Persija berharap Piala Presiden dapat menjadi sarana untuk mengukur perkembangan tim sebelum melanjutkan persiapan menyambut musim baru dengan TC di Thailand.

Persija yang diasuh pelatih Shin Tae-yong sudah kedatangan sembilan pemain baru. Mereka adalah Kerim Memija (Bosnia dan Herzegovina), Stjepan Loncar (Bosnia dan Herzegovina), Kyohei Yoshino (Jepang), Kwon Chang-hoon (Korea Selatan), Denis Kolinger (Kroasia), Radovan Pankov (Serbia), Aqil Savik, Victor Dethan, Pratama Arhan.

“Setelah melakukan koordinasi dengan tim pelatih, kami memutuskan untuk melakukan penyesuaian jadwal terkait pemusatan latihan. Sebelum bertolak ke Thailand, tim akan terlebih dahulu berkumpul secara lengkap di Jakarta," ujar Presiden Persija Mohamad Prapanca.

Prapanca mengatakan penyesuaian tersebut membuat kita memiliki kesempatan untuk berpartisipasi di Piala Presiden. Keikutsertaan di Piala Presiden juga akan menjadi bagian dari proses persiapan tersebut. 

"Tim pelatih dapat melihat perkembangan pemain dalam situasi pertandingan kompetitif, sebelum nantinya melanjutkan program pramusim di Thailand pada 10 Agustus,” katanya.

Prapanca menegaskan bahwa penyesuaian agenda tidak mengubah tujuan utama Persija dalam membangun tim yang kompetitif dan siap menghadapi musim baru.
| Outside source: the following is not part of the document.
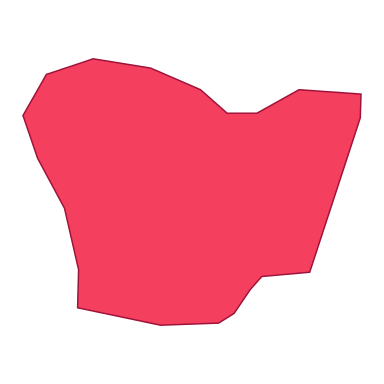 map outline of Beirut (Robinson projection)
{"feature_id": "LBN-3024", "entity_name": "Beirut", "entity_type": "Province", "adm_level": 1, "iso_a3": "LBN", "parent_name": "Lebanon", "parent_adm1": "", "projection": "robinson", "projection_center": [35.507, 33.887], "detail": "fine", "context": "isolated", "style": "filled", "palette": "rose", "viewbox_px": 384, "rotation_deg": 0, "n_neighbors": 0, "source": "natural_earth", "source_scale": "10m", "svg_char_len": 370}
<svg xmlns="http://www.w3.org/2000/svg" viewBox="0 0 384 384"><path d="M77.6,307.8L78.6,269.8L64.5,208.3L37.6,158.3L23.0,115.5L46.4,74.4L93.2,58.8L150.6,68.1L200.5,89.7L227.1,113.2L256.9,113.2L299.0,89.7L361.0,94.1L360.3,117.8L309.7,272.2L261.8,276.5L250.3,289.5L234.1,313.4L218.6,323.1L160.5,325.2L77.6,307.8Z" fill="#f43f5e" stroke="#9f1239" stroke-width="1.5"/></svg>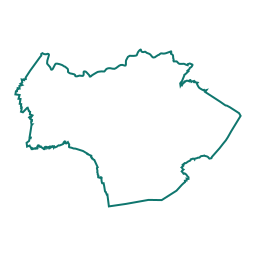 Yurécuaro, Michoacán, Mexico (Robinson projection)
{"feature_id": "50627088B45879442922010", "entity_name": "Yurécuaro", "entity_type": "district", "adm_level": 2, "iso_a3": "MEX", "parent_name": "Mexico", "parent_adm1": "Michoacán", "projection": "robinson", "projection_center": [-102.23, 20.294], "detail": "fine", "context": "isolated", "style": "outline", "palette": "teal", "viewbox_px": 256, "rotation_deg": 0, "n_neighbors": 0, "source": "geoboundaries", "source_scale": "gbopen_adm2", "svg_char_len": 5575}
<svg xmlns="http://www.w3.org/2000/svg" viewBox="0 0 256 256"><path d="M42.4,53.2L42.2,53.4L41.3,53.9L41.2,54.9L41.3,55.6L40.1,57.0L30.2,70.6L25.7,77.5L25.8,79.1L23.9,79.3L24.0,80.1L21.7,79.5L22.3,82.5L22.2,82.7L20.5,83.8L22.2,85.0L19.4,85.9L19.6,88.5L17.9,88.2L18.1,89.1L17.2,89.4L17.0,91.2L15.9,91.3L15.4,94.4L19.6,95.0L18.5,98.8L20.5,99.0L20.2,100.9L20.0,101.1L20.1,101.7L19.7,103.8L21.2,104.1L20.9,106.1L21.3,106.3L21.4,106.5L21.1,107.9L21.7,107.9L21.4,110.3L21.0,111.7L22.9,112.3L27.2,107.8L27.7,107.7L28.8,110.9L29.1,110.9L29.3,111.5L30.1,111.8L29.9,114.3L32.5,115.4L31.0,117.4L30.0,116.7L29.1,117.4L30.1,118.5L30.2,118.9L32.0,119.9L31.9,120.9L31.3,120.8L31.2,121.0L31.2,122.9L31.4,123.3L31.4,124.0L31.5,124.7L32.1,124.6L31.4,125.5L31.0,128.5L29.6,137.2L30.8,137.5L30.7,137.8L30.6,138.2L29.6,138.0L29.1,140.9L26.6,142.8L27.1,146.6L29.6,145.6L29.9,146.4L30.8,147.4L31.2,147.7L31.2,148.3L31.5,148.3L32.0,148.1L32.3,148.4L32.1,149.1L32.4,149.1L32.6,148.4L33.1,148.7L33.6,148.8L34.2,148.4L35.1,148.8L35.6,148.5L35.7,148.1L36.2,148.1L36.8,148.6L37.4,148.5L37.5,148.3L37.4,148.1L37.6,147.0L37.3,146.5L38.2,145.3L38.7,145.4L38.7,146.1L39.1,146.4L39.7,146.2L40.0,146.3L40.2,146.9L40.9,146.6L41.2,147.1L41.9,147.5L42.4,148.0L43.0,148.2L43.4,148.7L43.6,148.5L44.1,148.5L44.4,149.1L44.7,149.1L44.8,149.0L44.6,147.8L44.7,147.4L45.3,147.7L45.9,146.8L46.6,146.9L47.0,148.0L47.3,147.6L48.0,147.6L48.3,147.1L48.7,147.0L49.0,147.6L49.2,148.4L49.7,148.3L49.9,148.1L49.5,147.9L49.5,147.6L49.9,146.5L50.3,146.5L51.4,146.7L51.7,147.1L51.9,147.0L51.9,146.4L52.7,146.1L53.1,146.2L53.5,147.1L53.6,146.7L54.2,146.4L54.5,147.3L54.8,147.1L55.3,147.3L56.9,146.6L58.2,145.6L58.8,145.3L59.6,145.5L63.0,144.1L63.7,142.4L64.5,141.5L64.7,141.4L65.3,141.6L65.0,143.2L66.5,143.4L67.9,142.1L68.8,143.8L69.2,144.4L69.0,146.8L69.1,147.1L69.4,147.3L71.4,147.7L73.6,148.5L75.3,148.6L76.4,148.9L83.0,151.0L87.8,153.9L87.6,154.2L91.2,155.7L90.9,156.5L90.9,156.8L91.2,157.0L91.8,157.3L91.9,157.6L91.7,158.0L91.8,158.3L92.1,158.6L92.7,158.7L93.4,159.6L94.3,159.9L97.7,167.3L97.1,167.7L96.9,168.1L97.5,171.1L97.2,172.1L97.7,173.2L97.7,174.6L97.9,175.0L98.4,175.4L98.1,176.9L98.2,177.3L99.9,177.8L100.3,177.3L100.5,177.3L100.8,177.2L101.4,177.4L101.7,177.9L101.4,178.8L101.5,180.0L101.7,181.7L102.1,183.1L102.3,183.3L103.6,183.2L104.2,186.2L105.0,191.3L105.3,191.8L105.7,191.9L106.8,194.7L107.4,194.6L108.9,206.4L126.0,203.9L148.5,199.9L161.7,200.1L176.5,190.7L181.8,184.9L183.7,183.1L185.0,182.1L184.9,180.8L185.8,180.8L186.6,180.6L186.6,178.7L187.2,179.0L188.5,178.9L188.5,177.3L187.3,176.1L186.3,174.6L186.0,174.4L185.7,174.1L184.7,173.4L184.0,173.8L183.6,173.8L182.8,172.6L181.9,171.6L182.1,171.5L182.0,171.0L183.4,169.6L182.9,169.4L182.2,168.1L182.2,167.8L181.6,167.4L183.3,165.8L182.6,164.9L183.6,164.0L183.9,164.1L184.1,163.9L184.3,163.5L184.7,163.1L185.6,163.2L185.9,163.1L188.3,161.4L190.2,160.6L190.5,160.2L190.7,159.4L191.3,159.1L191.8,159.1L192.7,158.7L193.6,158.7L194.0,158.8L194.5,159.4L194.7,158.7L196.8,158.2L197.9,157.7L199.1,157.7L199.6,157.5L200.4,156.6L200.8,156.3L201.3,156.1L203.0,155.9L204.3,155.6L204.4,155.8L206.9,156.4L208.1,157.1L209.1,158.4L209.4,158.6L211.4,158.2L212.0,156.8L219.6,148.2L223.1,143.7L225.8,140.4L227.8,137.3L231.3,131.1L240.6,115.9L239.1,113.2L229.8,107.2L226.8,105.6L225.7,105.5L225.0,105.1L220.3,101.8L205.2,92.0L206.5,90.1L204.5,90.7L203.9,90.5L203.9,89.9L203.1,90.0L202.4,89.8L200.2,88.5L199.0,87.6L198.0,86.0L197.2,84.4L196.9,83.6L197.6,82.7L195.6,82.3L194.8,81.5L194.6,82.2L193.2,82.1L193.6,82.0L193.6,81.2L192.7,80.9L192.8,81.0L191.3,81.9L190.4,80.1L189.8,80.2L189.4,80.6L189.2,81.3L188.3,81.0L188.4,80.9L186.7,80.7L185.8,81.2L185.1,81.2L184.8,81.9L184.3,82.0L184.4,82.4L183.5,83.0L182.9,83.5L181.9,85.4L181.0,84.8L180.8,84.9L180.5,85.5L180.2,83.4L180.7,82.6L181.2,83.0L184.5,75.0L184.0,75.5L184.3,74.9L185.8,73.8L189.2,70.5L186.7,71.5L189.4,69.0L189.8,68.0L190.1,67.7L190.6,67.5L191.3,67.0L192.1,65.9L192.5,65.0L192.4,64.6L189.8,63.5L187.9,64.1L187.7,65.2L186.0,64.7L185.4,64.4L183.9,63.8L180.8,63.9L179.3,63.8L178.4,63.2L176.9,61.6L176.6,61.4L173.8,61.4L173.4,60.7L173.6,60.0L173.6,59.3L173.1,57.9L173.2,57.3L173.0,55.6L172.8,55.1L172.4,54.6L171.0,53.8L170.9,52.8L170.9,52.4L171.1,52.2L171.3,52.1L171.3,51.9L171.0,51.4L166.0,53.2L164.7,53.5L163.1,53.6L161.9,53.4L161.0,53.4L160.0,53.9L159.0,54.8L158.1,55.1L156.2,56.3L155.0,57.2L153.7,57.5L153.0,57.4L152.2,56.8L150.3,54.5L149.0,53.7L146.8,52.9L145.5,51.9L145.0,51.7L143.5,52.1L142.4,52.0L141.9,51.8L141.7,51.6L141.2,51.0L140.9,49.8L140.7,49.6L140.4,49.7L139.7,50.1L138.9,51.0L138.3,51.7L137.6,53.0L136.9,54.9L136.5,55.4L135.4,55.7L133.5,55.9L129.7,55.8L127.9,56.9L126.1,60.3L125.9,61.5L125.9,64.4L125.8,64.9L125.5,65.5L124.8,65.6L122.4,64.9L120.7,65.0L119.2,65.7L116.0,68.1L114.5,68.8L112.7,68.7L110.2,68.2L108.9,68.2L107.8,68.4L106.8,68.8L106.0,69.4L105.3,70.4L104.6,71.2L104.2,71.5L101.3,71.4L99.5,71.6L97.8,71.9L96.8,72.4L94.1,74.0L92.0,75.3L91.1,76.2L90.2,76.6L89.7,76.5L89.6,76.3L89.6,75.7L89.3,75.3L86.8,72.6L85.8,71.7L84.8,71.4L84.0,71.5L83.8,71.7L83.6,72.1L83.7,73.9L83.6,74.6L83.5,75.1L82.8,75.9L81.1,75.8L79.5,75.6L77.1,76.3L76.0,76.3L75.5,76.2L75.3,76.0L75.2,75.8L75.1,75.0L74.4,74.4L72.2,73.8L70.2,73.4L69.7,73.2L68.3,72.3L68.0,71.8L68.1,70.7L67.8,69.1L67.5,68.7L65.1,66.7L64.2,66.4L62.7,65.4L62.0,65.0L59.7,64.2L57.5,63.7L55.9,63.7L55.4,64.1L55.1,64.4L52.9,68.7L52.5,69.2L51.8,69.7L51.5,69.7L51.2,69.6L50.8,68.9L50.5,67.9L50.1,67.1L47.5,64.1L47.2,63.7L47.1,63.2L47.3,60.7L48.9,55.3L48.9,54.5L48.5,54.0L47.7,53.8L45.9,54.3L44.1,54.1L42.4,53.2Z" fill="none" stroke="#0f766e" stroke-width="2"/></svg>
“Setiap program disusun untuk memastikan tim berada dalam kondisi terbaik ketika kompetisi dimulai. Kami ingin seluruh tahapan persiapan berjalan efektif, terukur, dan sesuai dengan kebutuhan tim pelatih,” tutur Prapanca.

Piala Presiden tahun ini dmulai dari 25 Juli sampai 6 Agustus 2026, dengan diikuti delapan tim dari empat negara. Dari delapan tim ini, lima di antaranya klub Indonesia, yaitu Persib Bandung, Persebaya Surabaya, Persija Jakarta, PSMS Medan, dan Arema FC.

Lalu, ada perwakilan Singapura Tampines Rovers, klub asal Brunei Darussalam yang bermain di Liga Malaysia, yaitu DPMM FC dari Brunei Darussalam, dan juara bertahan turnamen pramusim ini dari Thailand Port FC.

Stadion Si Jalak Harupat, Bandung, dan Stadion Gelora Bung Tomo, Surabaya, menjadi venue pertandingan Piala Presiden tahun ini.

Stadion Si Jalak Harupat menjadi tuan rumah untuk Grup A yang diisi Persib, Arema, DPMM, Tampines Rovers. Sementara itu, Stadion Gelora Bung Tomo menjadi tuan rumah untuk Persebaya, Persija, PSMS, dan Port FC di Grup B.